**Exercise description:** Using the listing below, say how many lines have the string "mRNA" in them, giving the number alone.

**Working data:**

★ ★ ★ ★ ★

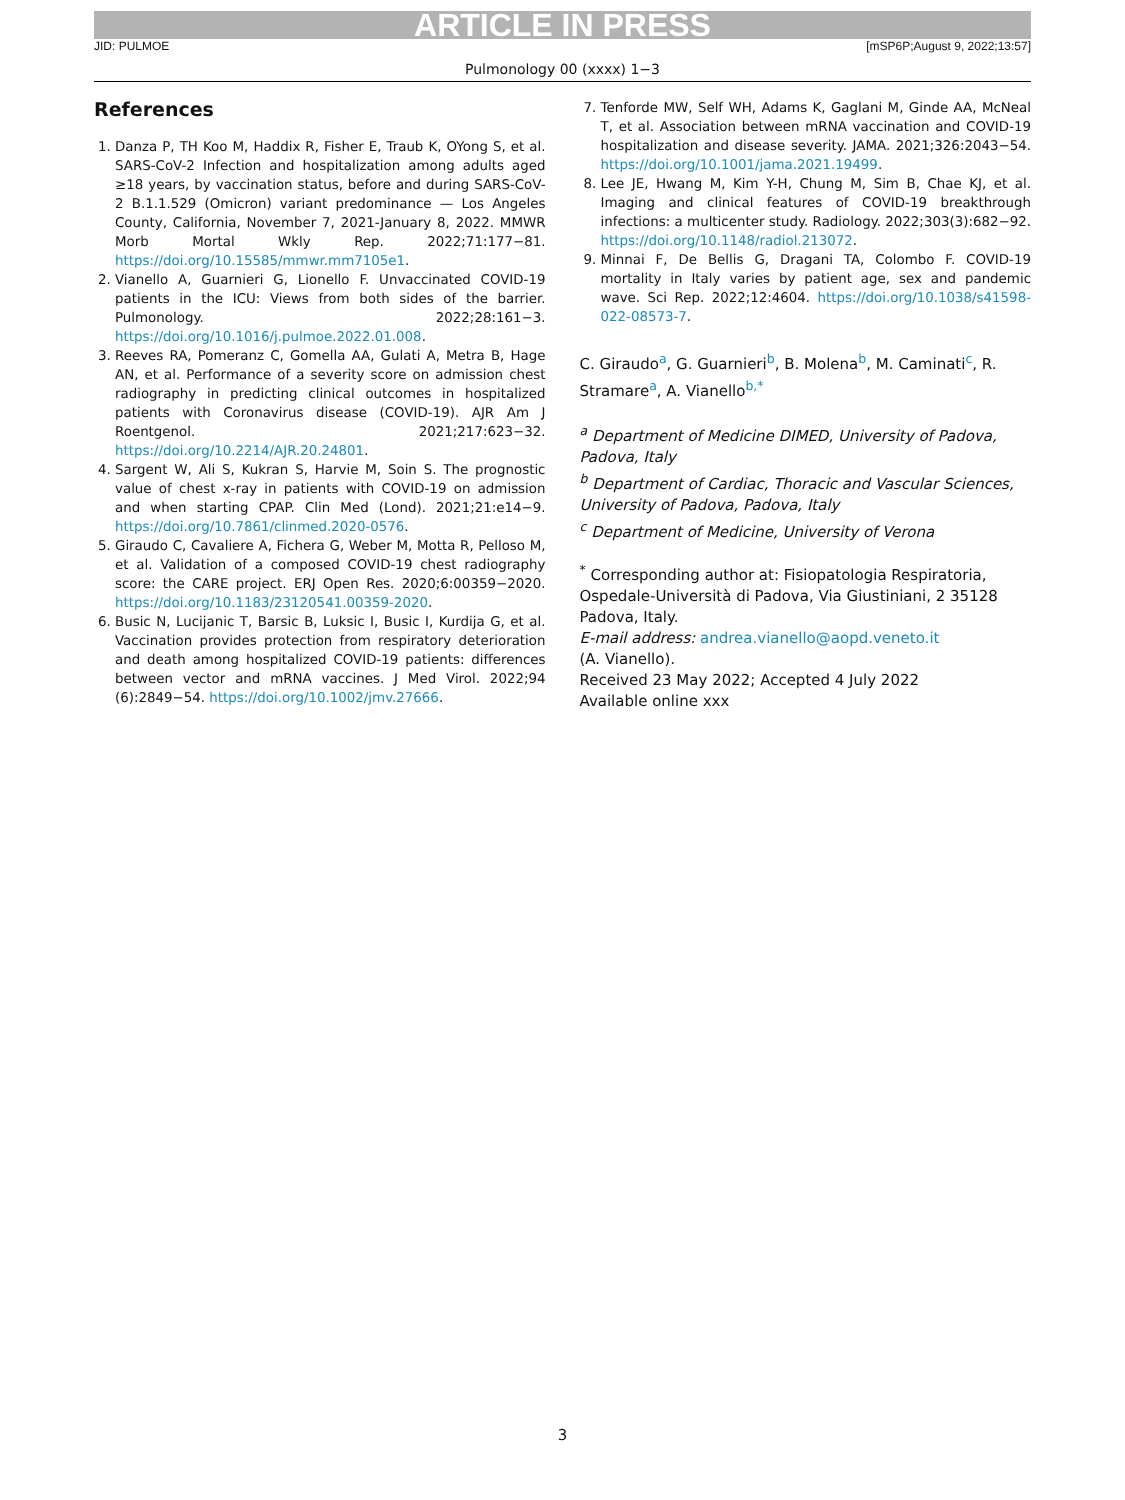ARTICLE IN PRESS
JID: PULMOE [mSP6P;August 9, 2022;13:57]
Pulmonology 00 (xxxx) 1−3
References
1. Danza P, TH Koo M, Haddix R, Fisher E, Traub K, OYong S, et al. SARS-CoV-2 Infection and hospitalization among adults aged ≥18 years, by vaccination status, before and during SARS-CoV-2 B.1.1.529 (Omicron) variant predominance — Los Angeles County, California, November 7, 2021-January 8, 2022. MMWR Morb Mortal Wkly Rep. 2022;71:177−81. https://doi.org/10.15585/mmwr.mm7105e1.
2. Vianello A, Guarnieri G, Lionello F. Unvaccinated COVID-19 patients in the ICU: Views from both sides of the barrier. Pulmonology. 2022;28:161−3. https://doi.org/10.1016/j.pulmoe.2022.01.008.
3. Reeves RA, Pomeranz C, Gomella AA, Gulati A, Metra B, Hage AN, et al. Performance of a severity score on admission chest radiography in predicting clinical outcomes in hospitalized patients with Coronavirus disease (COVID-19). AJR Am J Roentgenol. 2021;217:623−32. https://doi.org/10.2214/AJR.20.24801.
4. Sargent W, Ali S, Kukran S, Harvie M, Soin S. The prognostic value of chest x-ray in patients with COVID-19 on admission and when starting CPAP. Clin Med (Lond). 2021;21:e14−9. https://doi.org/10.7861/clinmed.2020-0576.
5. Giraudo C, Cavaliere A, Fichera G, Weber M, Motta R, Pelloso M, et al. Validation of a composed COVID-19 chest radiography score: the CARE project. ERJ Open Res. 2020;6:00359−2020. https://doi.org/10.1183/23120541.00359-2020.
6. Busic N, Lucijanic T, Barsic B, Luksic I, Busic I, Kurdija G, et al. Vaccination provides protection from respiratory deterioration and death among hospitalized COVID-19 patients: differences between vector and mRNA vaccines. J Med Virol. 2022;94 (6):2849−54. https://doi.org/10.1002/jmv.27666.
7. Tenforde MW, Self WH, Adams K, Gaglani M, Ginde AA, McNeal T, et al. Association between mRNA vaccination and COVID-19 hospitalization and disease severity. JAMA. 2021;326:2043−54. https://doi.org/10.1001/jama.2021.19499.
8. Lee JE, Hwang M, Kim Y-H, Chung M, Sim B, Chae KJ, et al. Imaging and clinical features of COVID-19 breakthrough infections: a multicenter study. Radiology. 2022;303(3):682−92. https://doi.org/10.1148/radiol.213072.
9. Minnai F, De Bellis G, Dragani TA, Colombo F. COVID-19 mortality in Italy varies by patient age, sex and pandemic wave. Sci Rep. 2022;12:4604. https://doi.org/10.1038/s41598-022-08573-7.
C. Giraudo<sup>a</sup>, G. Guarnieri<sup>b</sup>, B. Molena<sup>b</sup>, M. Caminati<sup>c</sup>, R. Stramare<sup>a</sup>, A. Vianello<sup>b,*</sup>
<sup>a</sup> Department of Medicine DIMED, University of Padova, Padova, Italy
<sup>b</sup> Department of Cardiac, Thoracic and Vascular Sciences, University of Padova, Padova, Italy
<sup>c</sup> Department of Medicine, University of Verona
<sup>*</sup> Corresponding author at: Fisiopatologia Respiratoria, Ospedale-Università di Padova, Via Giustiniani, 2 35128 Padova, Italy.
E-mail address: andrea.vianello@aopd.veneto.it
(A. Vianello).
Received 23 May 2022; Accepted 4 July 2022
Available online xxx
3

★ ★ ★ ★ ★

**Reply:** 2